# Koi Hm + fancy dragon hmpk??????????



## Crembrufundew (Jun 15, 2014)

So, 
I have been reaserching breeding bettas for 2 years and 6 months now. Wich means i am considerably knowledgeable on this subject. 
Ofcouse with my knowledge, i am not going to breed 2 walmart bettas!
After many months of web searching, i found:

Halfmoon koi betta: http://www.bettafish.com/attachment.php?attachmentid=452922&stc=1&d=1415233617

female fancy dragon hmpk: http://www.bettafish.com/attachment.php?attachmentid=452922&stc=1&d=1415233586

Goal for this project is to create koi offspring, about 90% koi betta(male or female) 
So is this possible with my combo? Either way i am still breeding them,but help on what the offspring would look like would be very much appreciated.


----------



## kevinap2 (Apr 3, 2014)

I'm only seeing pics of the male.


----------



## Crembrufundew (Jun 15, 2014)

Sorry here is the female
http://www.bettafish.com/attachment.php?attachmentid=452946&stc=1&d=1415236553

So what do you think of this pairing, would it make kois, pics of possibilities of offspring would be great thanks


----------



## indjo (Jun 6, 2010)

I'm not sure how koi works. All I know is that they have marble background. This means that you will not have fixed colors/patterns until the marbling effect stops.
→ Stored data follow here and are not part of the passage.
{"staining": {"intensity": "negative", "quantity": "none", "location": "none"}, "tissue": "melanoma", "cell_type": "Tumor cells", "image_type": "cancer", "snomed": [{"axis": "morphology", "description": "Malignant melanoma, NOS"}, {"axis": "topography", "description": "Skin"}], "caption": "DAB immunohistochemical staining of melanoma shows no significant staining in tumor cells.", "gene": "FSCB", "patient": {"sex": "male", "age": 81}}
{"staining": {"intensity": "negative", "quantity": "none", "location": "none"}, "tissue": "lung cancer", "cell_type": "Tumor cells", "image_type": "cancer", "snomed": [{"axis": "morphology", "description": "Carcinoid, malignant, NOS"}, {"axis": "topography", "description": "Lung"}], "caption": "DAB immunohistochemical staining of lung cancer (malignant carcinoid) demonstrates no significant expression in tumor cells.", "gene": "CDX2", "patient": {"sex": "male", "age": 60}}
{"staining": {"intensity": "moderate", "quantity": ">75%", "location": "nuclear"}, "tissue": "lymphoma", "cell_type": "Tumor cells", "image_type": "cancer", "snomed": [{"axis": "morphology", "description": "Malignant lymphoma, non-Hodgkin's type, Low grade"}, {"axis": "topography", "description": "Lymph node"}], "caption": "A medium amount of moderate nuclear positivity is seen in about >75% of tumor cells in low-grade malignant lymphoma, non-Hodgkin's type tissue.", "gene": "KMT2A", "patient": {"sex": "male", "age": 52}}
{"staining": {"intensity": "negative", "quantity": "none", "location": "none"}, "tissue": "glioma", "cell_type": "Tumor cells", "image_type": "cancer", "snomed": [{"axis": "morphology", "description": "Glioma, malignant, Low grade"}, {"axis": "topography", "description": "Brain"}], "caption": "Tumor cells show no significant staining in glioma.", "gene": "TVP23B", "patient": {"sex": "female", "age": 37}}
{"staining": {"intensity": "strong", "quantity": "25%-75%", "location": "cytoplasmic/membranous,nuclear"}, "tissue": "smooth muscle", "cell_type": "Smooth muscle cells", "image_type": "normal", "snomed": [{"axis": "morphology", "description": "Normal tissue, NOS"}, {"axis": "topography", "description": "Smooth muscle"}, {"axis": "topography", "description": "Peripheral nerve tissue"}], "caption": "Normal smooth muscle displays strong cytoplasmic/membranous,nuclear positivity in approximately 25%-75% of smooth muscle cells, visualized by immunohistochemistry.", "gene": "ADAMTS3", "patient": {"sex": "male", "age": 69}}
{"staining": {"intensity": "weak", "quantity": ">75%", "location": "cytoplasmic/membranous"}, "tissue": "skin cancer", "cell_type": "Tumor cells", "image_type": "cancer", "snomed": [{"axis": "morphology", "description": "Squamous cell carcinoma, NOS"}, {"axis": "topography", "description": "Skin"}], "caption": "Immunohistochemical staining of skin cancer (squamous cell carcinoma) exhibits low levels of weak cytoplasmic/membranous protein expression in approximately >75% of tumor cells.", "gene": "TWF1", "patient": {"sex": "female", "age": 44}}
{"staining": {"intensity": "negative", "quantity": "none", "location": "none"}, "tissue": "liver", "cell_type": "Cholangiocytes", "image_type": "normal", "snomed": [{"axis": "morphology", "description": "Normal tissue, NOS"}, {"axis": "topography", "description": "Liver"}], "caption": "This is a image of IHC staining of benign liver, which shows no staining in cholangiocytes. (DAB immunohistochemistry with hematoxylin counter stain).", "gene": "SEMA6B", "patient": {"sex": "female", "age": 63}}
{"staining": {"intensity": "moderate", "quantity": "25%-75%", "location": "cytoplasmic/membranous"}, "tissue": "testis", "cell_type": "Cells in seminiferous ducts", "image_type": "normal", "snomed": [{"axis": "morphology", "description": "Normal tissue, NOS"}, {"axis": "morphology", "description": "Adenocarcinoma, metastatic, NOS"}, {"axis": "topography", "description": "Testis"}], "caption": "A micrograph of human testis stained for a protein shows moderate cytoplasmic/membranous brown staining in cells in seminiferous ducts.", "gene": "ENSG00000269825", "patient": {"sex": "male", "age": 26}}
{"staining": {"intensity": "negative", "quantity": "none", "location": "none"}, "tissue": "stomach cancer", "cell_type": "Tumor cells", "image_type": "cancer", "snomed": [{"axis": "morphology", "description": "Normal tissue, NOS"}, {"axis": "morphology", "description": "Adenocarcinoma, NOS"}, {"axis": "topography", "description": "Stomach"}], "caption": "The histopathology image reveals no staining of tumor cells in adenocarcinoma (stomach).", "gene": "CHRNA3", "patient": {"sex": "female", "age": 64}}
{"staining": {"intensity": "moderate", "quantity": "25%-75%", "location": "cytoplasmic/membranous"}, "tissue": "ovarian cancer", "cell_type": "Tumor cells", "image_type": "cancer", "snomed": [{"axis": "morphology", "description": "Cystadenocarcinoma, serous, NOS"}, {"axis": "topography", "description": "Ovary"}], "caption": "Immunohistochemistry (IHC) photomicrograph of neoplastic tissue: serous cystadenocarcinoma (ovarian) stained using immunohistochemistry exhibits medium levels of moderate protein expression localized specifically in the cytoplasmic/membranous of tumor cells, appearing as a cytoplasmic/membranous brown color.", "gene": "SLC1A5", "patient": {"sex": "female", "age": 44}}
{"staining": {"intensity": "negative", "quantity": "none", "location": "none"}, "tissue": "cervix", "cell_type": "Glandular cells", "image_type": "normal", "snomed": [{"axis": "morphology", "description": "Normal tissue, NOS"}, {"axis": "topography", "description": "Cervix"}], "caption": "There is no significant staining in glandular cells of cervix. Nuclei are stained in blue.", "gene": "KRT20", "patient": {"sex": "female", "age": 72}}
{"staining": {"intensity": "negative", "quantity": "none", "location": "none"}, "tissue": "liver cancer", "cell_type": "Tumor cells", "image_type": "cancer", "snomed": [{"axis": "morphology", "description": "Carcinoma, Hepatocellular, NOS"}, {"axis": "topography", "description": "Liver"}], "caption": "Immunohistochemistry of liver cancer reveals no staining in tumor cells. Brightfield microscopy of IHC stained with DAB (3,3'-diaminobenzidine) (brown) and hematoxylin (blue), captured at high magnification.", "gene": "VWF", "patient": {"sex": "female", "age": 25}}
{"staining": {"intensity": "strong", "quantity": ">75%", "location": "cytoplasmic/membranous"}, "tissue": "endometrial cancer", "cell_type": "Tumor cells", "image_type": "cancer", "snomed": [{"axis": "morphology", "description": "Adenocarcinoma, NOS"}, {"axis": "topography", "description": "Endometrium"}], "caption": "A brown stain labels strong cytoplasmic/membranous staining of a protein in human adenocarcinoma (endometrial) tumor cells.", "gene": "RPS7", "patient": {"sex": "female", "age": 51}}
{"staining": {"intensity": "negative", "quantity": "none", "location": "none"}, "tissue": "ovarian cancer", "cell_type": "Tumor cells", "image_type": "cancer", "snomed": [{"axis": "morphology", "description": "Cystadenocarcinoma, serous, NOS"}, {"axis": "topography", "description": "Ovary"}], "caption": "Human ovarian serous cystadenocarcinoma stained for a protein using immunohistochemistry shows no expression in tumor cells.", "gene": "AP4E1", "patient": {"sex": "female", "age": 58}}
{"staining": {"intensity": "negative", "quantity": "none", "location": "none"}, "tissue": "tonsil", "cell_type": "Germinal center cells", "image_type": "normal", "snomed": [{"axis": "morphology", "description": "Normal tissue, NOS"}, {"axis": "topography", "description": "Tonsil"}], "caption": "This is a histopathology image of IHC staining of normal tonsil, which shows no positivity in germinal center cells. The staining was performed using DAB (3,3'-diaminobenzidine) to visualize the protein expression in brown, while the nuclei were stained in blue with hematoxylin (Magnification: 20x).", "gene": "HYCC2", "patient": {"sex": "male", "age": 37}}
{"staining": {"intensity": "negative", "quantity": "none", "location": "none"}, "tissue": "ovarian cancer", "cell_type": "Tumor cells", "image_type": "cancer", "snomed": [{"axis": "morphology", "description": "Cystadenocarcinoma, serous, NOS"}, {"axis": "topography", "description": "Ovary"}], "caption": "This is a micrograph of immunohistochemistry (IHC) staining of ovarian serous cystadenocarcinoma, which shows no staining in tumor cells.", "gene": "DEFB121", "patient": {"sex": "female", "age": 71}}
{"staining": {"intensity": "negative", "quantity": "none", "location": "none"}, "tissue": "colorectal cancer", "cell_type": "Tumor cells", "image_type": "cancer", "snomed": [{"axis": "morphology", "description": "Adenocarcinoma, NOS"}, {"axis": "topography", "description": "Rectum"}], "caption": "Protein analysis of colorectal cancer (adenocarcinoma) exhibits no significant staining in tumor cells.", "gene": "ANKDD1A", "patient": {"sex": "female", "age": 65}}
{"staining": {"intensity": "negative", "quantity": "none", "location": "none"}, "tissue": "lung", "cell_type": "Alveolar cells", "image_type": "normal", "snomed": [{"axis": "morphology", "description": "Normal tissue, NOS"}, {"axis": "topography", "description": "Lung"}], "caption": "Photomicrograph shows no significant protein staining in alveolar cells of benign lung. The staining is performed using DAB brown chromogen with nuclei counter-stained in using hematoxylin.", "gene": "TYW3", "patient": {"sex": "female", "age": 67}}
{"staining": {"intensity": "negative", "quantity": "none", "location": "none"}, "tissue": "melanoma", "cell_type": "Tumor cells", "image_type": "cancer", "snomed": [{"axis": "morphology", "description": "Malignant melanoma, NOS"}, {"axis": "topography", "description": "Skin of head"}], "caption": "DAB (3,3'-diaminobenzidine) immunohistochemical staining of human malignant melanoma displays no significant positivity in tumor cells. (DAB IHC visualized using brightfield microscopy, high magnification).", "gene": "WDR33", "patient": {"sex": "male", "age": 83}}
If both are fancy/koi, then you should have a majority of fancy/koi. I'm not sure about color nor pattern though. 
If the male is dragon scale, you should get regulars and partial dragons (female is not dragon).


----------



## hrutan (Jun 25, 2014)

From what I've heard, you'll get better results breeding a koi to a cellophane. Koi doesn't breed true, and for some reason breeding koi to koi doesn't work like it looks like it should.


----------



## indjo (Jun 6, 2010)

That's interesting. I was told they did. . . . So they are like dalmations - dals x dals does not produce dals.


----------



## hrutan (Jun 25, 2014)

Lemme see if I can get some percentages on that. It is going to take some digging through my facebook groups, but there's a lot of "project koi" chitter chat.


----------



## hrutan (Jun 25, 2014)

Mmmkay, what I'm being told is, the percentage of Koi from a spawn of Koi x Koi is not zero, but it's not high. You will get better results breeding Koi to a Cellophane from a Koi line.


----------



## Crembrufundew (Jun 15, 2014)

Thank you so much for the replies.
Altho, considering all your answers, i would just like to point out that the female is a fancy hmpk. And considering your answers, she is also cellophane geno. 
My end question is what is the percentage of getting a koi with this pairing, considering only the dad is a koi.
thank you again.
Ps how would the kids look like, post pics please!!


----------



## indjo (Jun 6, 2010)

You can't really (never 100% spot on) determine percentages of anything. IME they can lay an average of 1000 eggs but usually only 200-300 (or less) will survive to adult. So which genetic make up survived. 

Just my opinion: 
Koi = splotches of various colors on one background color. 
Fancy = anything colorful, including koi.
Dragon = thick looking scales
Mask = color cover head as well (common or non masking color has black/dark heads). 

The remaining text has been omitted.